I also spent the time before the exam writing up the optional Lab Report, which can be submitted to get an extra 5 points for the exam. Although I didn’t end up submitting the Lab Report, I’m glad I did it as it expedited the process of preparing the actual exam report the day after the exam.
My exam started at 8 a.m. and lasted til 1 a.m. the next day. In that time period I managed to root 4 of the 5 boxes, and I knew I had enough points to pass. I submitted my exam report the next day and heard back that I had passed from Offsec within a few days.
- Script as much as you can ahead of time. Efficiency is key. There is a well-known challenge that everyone knows will be on the test. I wrote up scripts for this challenge ahead of time and practiced using them. As a result, I was able to complete the challenge during the exam in about an hour. Scripting also lets you work on boxes in parallel. While I was investigating one box, I had enumeration scripts running on other boxes.
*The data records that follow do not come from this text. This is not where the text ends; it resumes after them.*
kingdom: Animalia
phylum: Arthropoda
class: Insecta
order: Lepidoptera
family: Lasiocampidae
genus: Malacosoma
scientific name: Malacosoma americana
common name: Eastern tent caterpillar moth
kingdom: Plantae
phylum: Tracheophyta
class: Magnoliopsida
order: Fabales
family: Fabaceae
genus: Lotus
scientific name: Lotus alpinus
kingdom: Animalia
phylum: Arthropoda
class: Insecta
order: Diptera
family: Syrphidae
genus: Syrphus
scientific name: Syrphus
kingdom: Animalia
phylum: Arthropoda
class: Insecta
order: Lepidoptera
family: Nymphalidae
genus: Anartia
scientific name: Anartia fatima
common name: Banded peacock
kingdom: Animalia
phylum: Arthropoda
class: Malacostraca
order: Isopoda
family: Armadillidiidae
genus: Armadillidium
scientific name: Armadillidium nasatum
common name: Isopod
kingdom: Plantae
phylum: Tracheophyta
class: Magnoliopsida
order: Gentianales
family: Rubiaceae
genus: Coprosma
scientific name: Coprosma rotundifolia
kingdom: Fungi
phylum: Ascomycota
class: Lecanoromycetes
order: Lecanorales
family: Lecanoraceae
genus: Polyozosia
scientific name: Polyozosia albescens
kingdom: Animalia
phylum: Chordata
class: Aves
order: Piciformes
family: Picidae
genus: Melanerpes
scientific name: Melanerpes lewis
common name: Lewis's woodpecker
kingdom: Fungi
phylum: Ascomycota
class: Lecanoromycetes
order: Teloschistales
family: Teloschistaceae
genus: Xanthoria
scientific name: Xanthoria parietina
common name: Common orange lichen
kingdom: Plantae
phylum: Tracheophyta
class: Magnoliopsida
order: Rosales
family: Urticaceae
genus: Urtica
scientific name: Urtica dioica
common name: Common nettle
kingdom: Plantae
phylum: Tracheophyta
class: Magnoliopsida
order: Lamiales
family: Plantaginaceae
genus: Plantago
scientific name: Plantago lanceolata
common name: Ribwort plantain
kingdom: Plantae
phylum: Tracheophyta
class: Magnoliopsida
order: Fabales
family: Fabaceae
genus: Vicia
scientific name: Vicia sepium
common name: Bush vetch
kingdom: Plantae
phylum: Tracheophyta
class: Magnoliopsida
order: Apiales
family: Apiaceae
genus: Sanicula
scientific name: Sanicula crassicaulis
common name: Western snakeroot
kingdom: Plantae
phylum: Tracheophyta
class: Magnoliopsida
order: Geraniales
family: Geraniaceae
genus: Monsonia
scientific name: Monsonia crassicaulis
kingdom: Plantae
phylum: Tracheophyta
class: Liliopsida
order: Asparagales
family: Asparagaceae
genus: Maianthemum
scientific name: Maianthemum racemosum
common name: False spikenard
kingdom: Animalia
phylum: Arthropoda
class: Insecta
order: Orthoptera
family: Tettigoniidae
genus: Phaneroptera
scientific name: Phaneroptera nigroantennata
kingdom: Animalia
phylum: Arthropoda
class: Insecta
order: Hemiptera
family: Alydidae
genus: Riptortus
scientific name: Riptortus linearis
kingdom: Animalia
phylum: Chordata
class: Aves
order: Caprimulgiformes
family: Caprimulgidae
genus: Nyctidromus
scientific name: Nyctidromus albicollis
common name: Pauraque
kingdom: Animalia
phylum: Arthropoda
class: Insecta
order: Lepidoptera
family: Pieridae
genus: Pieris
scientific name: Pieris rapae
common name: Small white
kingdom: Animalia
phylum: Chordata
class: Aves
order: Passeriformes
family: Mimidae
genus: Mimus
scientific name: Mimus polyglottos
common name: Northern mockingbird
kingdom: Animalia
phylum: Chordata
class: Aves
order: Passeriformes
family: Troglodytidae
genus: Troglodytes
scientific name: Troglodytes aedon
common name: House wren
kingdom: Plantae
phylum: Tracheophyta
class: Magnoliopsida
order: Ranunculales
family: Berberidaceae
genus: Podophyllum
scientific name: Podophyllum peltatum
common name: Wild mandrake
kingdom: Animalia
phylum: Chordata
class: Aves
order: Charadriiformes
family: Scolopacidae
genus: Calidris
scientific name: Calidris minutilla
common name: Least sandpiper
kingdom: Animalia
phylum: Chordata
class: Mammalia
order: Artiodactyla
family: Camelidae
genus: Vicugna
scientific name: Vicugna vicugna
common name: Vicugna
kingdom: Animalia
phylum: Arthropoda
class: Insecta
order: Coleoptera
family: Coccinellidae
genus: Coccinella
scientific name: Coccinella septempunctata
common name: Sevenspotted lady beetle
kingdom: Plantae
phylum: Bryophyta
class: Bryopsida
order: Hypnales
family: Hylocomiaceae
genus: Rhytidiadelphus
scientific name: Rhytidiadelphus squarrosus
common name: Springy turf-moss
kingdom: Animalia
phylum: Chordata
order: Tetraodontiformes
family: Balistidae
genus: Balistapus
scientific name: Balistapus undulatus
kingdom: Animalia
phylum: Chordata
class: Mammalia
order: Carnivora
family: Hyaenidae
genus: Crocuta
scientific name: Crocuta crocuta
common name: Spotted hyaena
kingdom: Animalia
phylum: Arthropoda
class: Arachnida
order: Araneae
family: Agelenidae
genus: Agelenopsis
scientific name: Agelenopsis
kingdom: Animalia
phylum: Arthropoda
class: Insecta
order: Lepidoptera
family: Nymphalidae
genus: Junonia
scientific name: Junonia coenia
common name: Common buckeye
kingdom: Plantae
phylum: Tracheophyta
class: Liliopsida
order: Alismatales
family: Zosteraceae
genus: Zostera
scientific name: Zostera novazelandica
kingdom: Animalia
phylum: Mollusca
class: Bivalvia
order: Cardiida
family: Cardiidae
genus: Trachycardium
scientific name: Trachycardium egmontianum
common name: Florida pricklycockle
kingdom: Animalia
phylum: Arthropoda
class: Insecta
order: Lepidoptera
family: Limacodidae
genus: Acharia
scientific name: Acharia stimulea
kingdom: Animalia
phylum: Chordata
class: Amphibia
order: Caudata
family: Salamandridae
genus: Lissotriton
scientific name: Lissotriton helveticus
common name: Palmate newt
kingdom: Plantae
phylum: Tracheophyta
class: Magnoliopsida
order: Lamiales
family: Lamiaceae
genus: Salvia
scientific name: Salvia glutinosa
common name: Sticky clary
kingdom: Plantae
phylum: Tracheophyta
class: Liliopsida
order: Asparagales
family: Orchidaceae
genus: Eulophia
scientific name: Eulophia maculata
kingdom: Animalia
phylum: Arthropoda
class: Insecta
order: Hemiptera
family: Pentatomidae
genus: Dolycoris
- Enumerate, enumerate again, and enumerate some more. In developer terms: do breadth-first search first instead of a depth-first search. The exam boxes are intentionally set up with rabbit holes that can eat up valuable time. To some extent you have to explore the rabbit holes in order to rule them out, but before doing so, make sure you’ve enumerated as much as possible. From your enumeration you can identify possible paths of exploration and work systematically through them. If you feel like you’re going too far down a rabbit hole, you can back up and explore other paths.
- Use your Metasploit life-line wisely. You can only use Metasploit on one box. Make sure it’s the right one. I had enumerated all the boxes pretty thoroughly before choosing the box I wanted to use Metasploit against.
- Prepare to be stuck, and try harder! There were several times during the exam where I felt like i had tried everything. But these boxes are designed to be vulnerable and there’s always a path. In these moments, I stepped away from my computer, cleared my head, and tried to go back to first principles.
Getting my OSCP was a great learning experience, and I highly recommend it if you have the interest and time. Be prepared to work hard. Looking back, I can really appreciate the construction of the Offsec lab. Each machine was interesting in its own right and yielded unique insights.
As a developer, I’ve found the OSCP experience has altered the way I write code. I now think upfront, without even really trying, about how I would attack the very code I’m writing. It also has injected a healthy dose of fear in me about the state of software security in general.
And going back to my original premise, as a developer of security products specifically, I’ve found the OSCP has given me a much better understanding of what kinds of features to build and how to build these features in such a way that customers can better defend themselves against the very real and difficult problems they face.